[[ Excerpt to read, beginning ]]

1722. Minimize Hamming Distance After Swap Operations

Intuition

Elements that can be swapped freely (via allowed swaps) form connected components. Within each component, any arrangement is possible. For each target[i], check if source has a matching value in the same component.

Algorithm

1Build Union-Find from allowedSwaps. Group all source[i] values by their component root.
2For each target[i]: look up its component root and check if that value exists in the component's frequency map. If yes: consume one count. If no: increment Hamming distance.

Common Pitfalls

•Union-Find with path compression + union by rank. O((n + k) α(n)) time. Consuming from frequency map prevents double-matching.

1722.cs

public class Solution
{
    public int MinimumHammingDistance(int[] source, int[] target, int[][] allowedSwaps)
    {
        int n = source.Length;
        int ans = 0;
        UnionFind uf = new UnionFind(n);
        Dictionary<int, int>[] groupIdToCount = new Dictionary<int, int>[n];

        for (int i = 0; i < n; ++i)
            groupIdToCount[i] = new Dictionary<int, int>();

        foreach (var allowedSwap in allowedSwaps)
        {
            int a = allowedSwap[0];
            int b = allowedSwap[1];
            uf.UnionByRank(a, b);
        }

        for (int i = 0; i < n; ++i)
        {
            int groupId = uf.Find(i);
            if (!groupIdToCount[groupId].ContainsKey(source[i]))
                groupIdToCount[groupId][source[i]] = 0;
            groupIdToCount[groupId][source[i]]++;
        }

        for (int i = 0; i < n; ++i)

[[ Excerpt to read, end ]]

### Apply what you read
**1)** From the Hamming distance write-up, return the part that opens with the words containing "Elements that can" and closes with "map prevents double-matching.", copied without changes.
**2)** Extend the Hamming distance write-up, picking up right after its last line.

[[ Data shown, beginning ]]

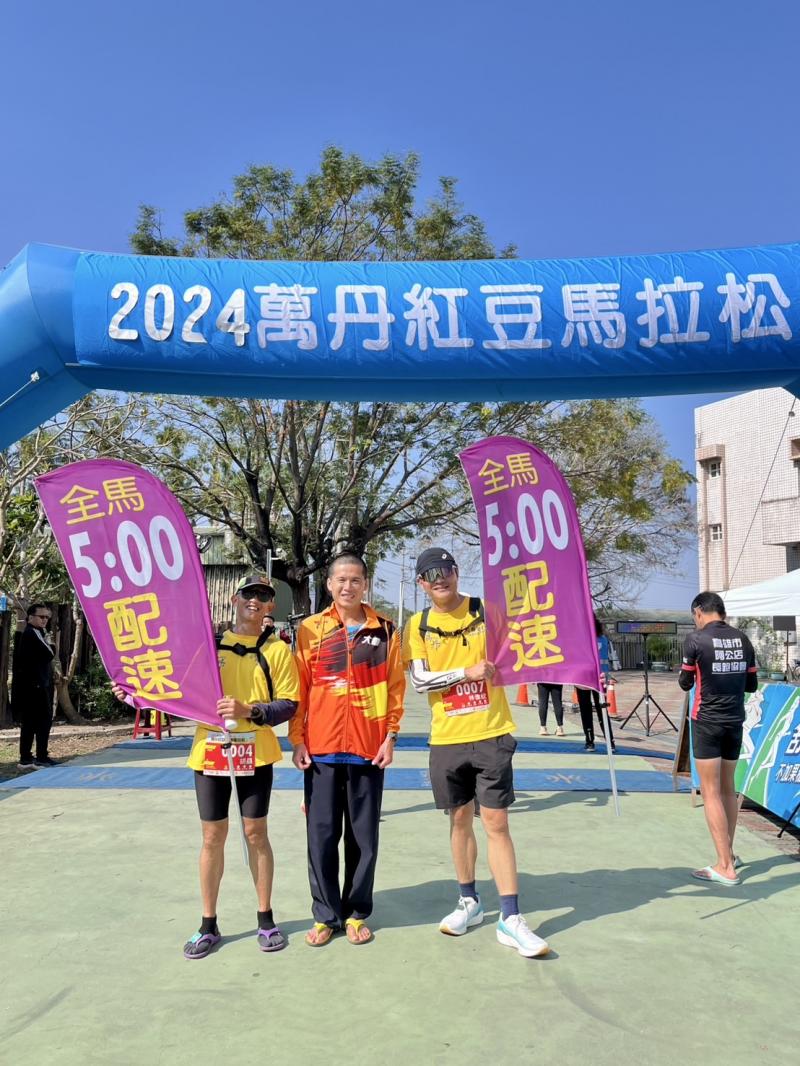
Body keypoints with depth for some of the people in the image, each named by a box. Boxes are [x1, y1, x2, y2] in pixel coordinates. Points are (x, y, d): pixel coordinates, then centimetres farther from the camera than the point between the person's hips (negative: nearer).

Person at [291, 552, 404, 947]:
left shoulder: (384, 630, 3)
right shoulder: (310, 629, 2)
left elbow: (395, 686, 4)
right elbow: (299, 688, 2)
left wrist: (390, 736, -2)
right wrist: (297, 739, -2)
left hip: (368, 747, 0)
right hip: (321, 748, 0)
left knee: (364, 836, 8)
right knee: (322, 835, 5)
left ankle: (356, 913, 23)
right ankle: (325, 915, 20)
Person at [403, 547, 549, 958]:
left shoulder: (485, 609, 0)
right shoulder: (418, 625, 3)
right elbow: (419, 680, -6)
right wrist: (467, 672, -15)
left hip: (491, 734, -2)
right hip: (446, 739, 2)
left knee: (496, 823, -2)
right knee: (460, 820, 14)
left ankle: (510, 918, 4)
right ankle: (469, 902, 30)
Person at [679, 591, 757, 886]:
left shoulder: (695, 639, -11)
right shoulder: (742, 639, 3)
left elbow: (685, 683, -3)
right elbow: (752, 684, 10)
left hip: (707, 722, -5)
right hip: (735, 722, 6)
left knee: (711, 792, -2)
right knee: (728, 788, 18)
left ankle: (726, 867, -3)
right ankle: (728, 853, 30)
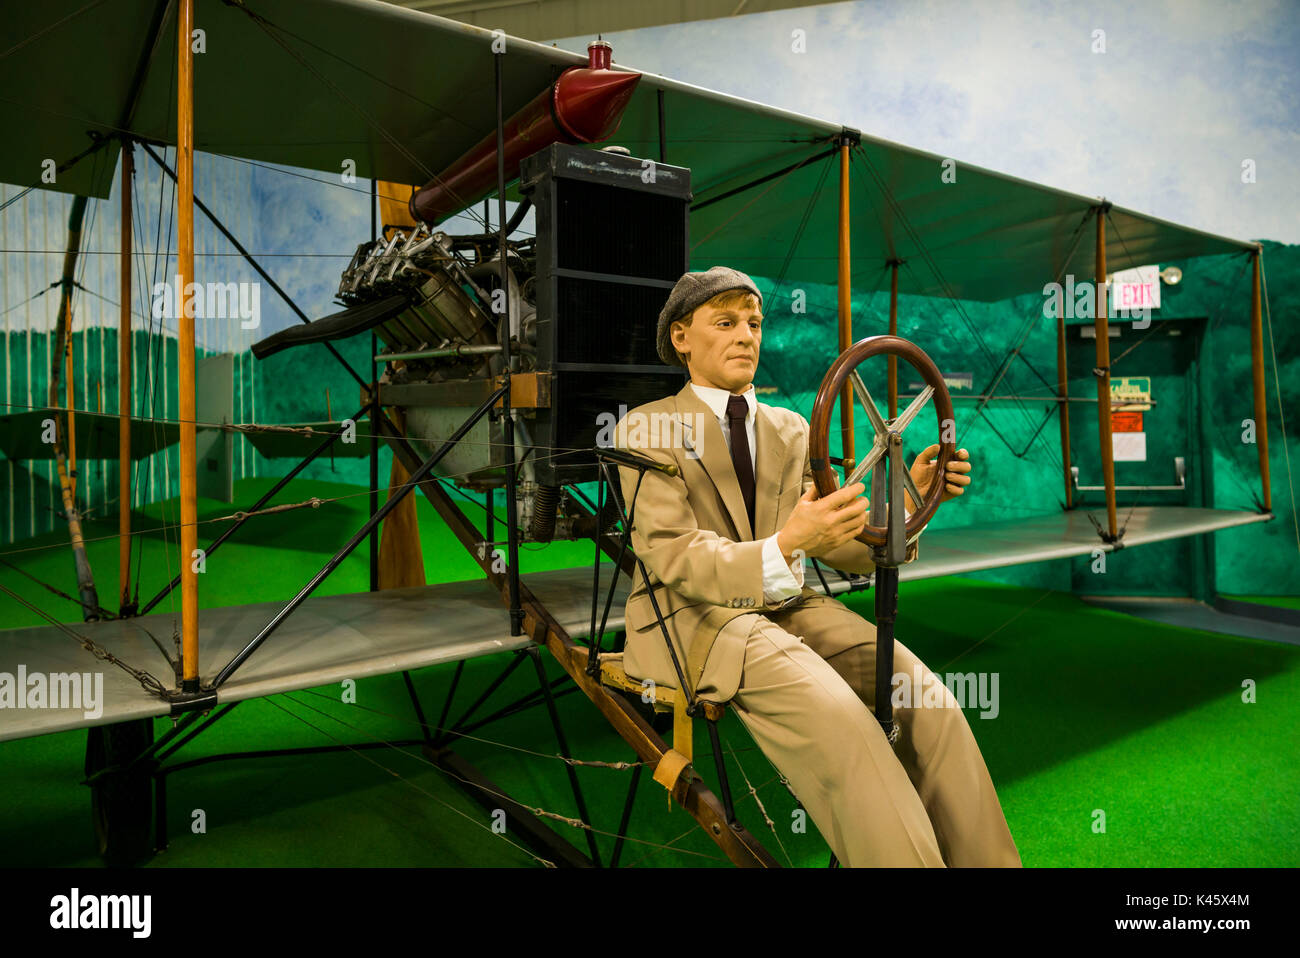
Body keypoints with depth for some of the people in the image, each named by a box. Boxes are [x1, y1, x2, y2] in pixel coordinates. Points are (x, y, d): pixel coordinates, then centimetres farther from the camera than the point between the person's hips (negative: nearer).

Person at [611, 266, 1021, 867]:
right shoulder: (645, 429, -1)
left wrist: (908, 501, -10)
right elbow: (675, 558, -15)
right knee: (838, 717, -30)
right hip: (698, 618, -5)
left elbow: (842, 547, 11)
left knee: (927, 700, -18)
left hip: (789, 606, 5)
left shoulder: (789, 429, 16)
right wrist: (783, 547, -34)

[[ Data shown, end ]]

### Answers for each item
**1)**
Elements that can be swapped freely (via allowed swaps) form connected components. Within each component, any arrangement is possible. For each target[i], check if source has a matching value in the same component.

Algorithm

1Build Union-Find from allowedSwaps. Group all source[i] values by their component root.
2For each target[i]: look up its component root and check if that value exists in the component's frequency map. If yes: consume one count. If no: increment Hamming distance.

Common Pitfalls

•Union-Find with path compression + union by rank. O((n + k) α(n)) time. Consuming from frequency map prevents double-matching.

**2)**
        {
            int groupId = uf.Find(i);
            var count = groupIdToCount[groupId];
            if (!count.ContainsKey(target[i]))
                ans++;
            else
            {
                count[target[i]]--;
                if (count[target[i]] == 0)
                    count.Remove(target[i]);
            }
        }

        return ans;
    }
}

class UnionFind
{
    private int[] id;
    private int[] rank;

    public UnionFind(int n)
    {
        id = new int[n];
        rank = new int[n];
        for (int i = 0; i < n; ++i)
            id[i] = i;
    }

    public void UnionByRank(int u, int v)
    {
        int i = Find(u);
        int j = Find(v);
        if (i == j)
            return;
        if (rank[i] < rank[j])
            id[i] = j;
        else if (rank[i] > rank[j])
            id[j] = i;
        else
        {
            id[i] = j;
            ++rank[j];
        }
    }

    public int Find(int u)
    {
        if (id[u] == u)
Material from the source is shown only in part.